▶ _EXERCISE PROMPT_
Rewrite the text of the data below with each "Home & Kitchen" changed to "Kitchen & Dining" and nothing else altered. Leave the pictures out of your answer.

▶ _DATA SECTION_

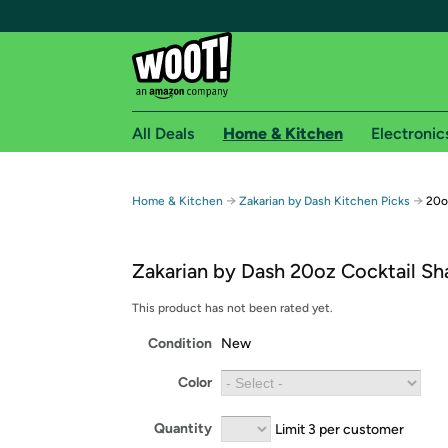
All Deals
Home & Kitchen
Electronic
Free shipping fo
→
→
Home & Kitchen
Zakarian by Dash Kitchen Picks
20o
Woot! customers who are Amazon Prime members 
Zakarian by Dash 20oz Cocktail Sh
Free Standard shipping on Woot! orders
Free Express shipping on Shirt.Woot order
This product has not been rated yet.
Amazon Prime membership required. See individual
Condition
New
Get started by logging in with Amazon or try a 3
Color
Quantity
Limit 3 per customer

▶ _EXERCISE ANSWER_
All Deals
Kitchen & Dining
Electronic
Free shipping fo
→
→
Kitchen & Dining
Zakarian by Dash Kitchen Picks
20o
Woot! customers who are Amazon Prime members 
Zakarian by Dash 20oz Cocktail Sh
Free Standard shipping on Woot! orders
Free Express shipping on Shirt.Woot order
This product has not been rated yet.
Amazon Prime membership required. See individual
Condition
New
Get started by logging in with Amazon or try a 3
Color
Quantity
Limit 3 per customer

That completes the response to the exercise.